### GIVEN ENTRIES

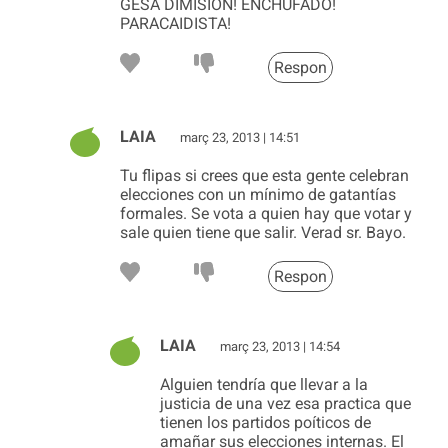
GESA DIMISIÓN! ENCHUFADO!
PARACAIDISTA!
Respon
LAIA
març 23, 2013 | 14:51
Tu flipas si crees que esta gente celebran
elecciones con un mínimo de gatantías
formales. Se vota a quien hay que votar y
sale quien tiene que salir. Verad sr. Bayo.
Respon
LAIA
març 23, 2013 | 14:54
Alguien tendría que llevar a la
justicia de una vez esa practica que
tienen los partidos poíticos de
amañar sus elecciones internas. El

######

[JOB ITEM]
Out of the data above, give again only the lines starting at the one holding "març 23, 2013 | 14:51" and ending at the one holding "tienen los partidos poíticos de", unchanged.

[WRITTEN RESPONSE]
març 23, 2013 | 14:51
Tu flipas si crees que esta gente celebran
elecciones con un mínimo de gatantías
formales. Se vota a quien hay que votar y
sale quien tiene que salir. Verad sr. Bayo.
Respon
LAIA
març 23, 2013 | 14:54
Alguien tendría que llevar a la
justicia de una vez esa practica que
tienen los partidos poíticos de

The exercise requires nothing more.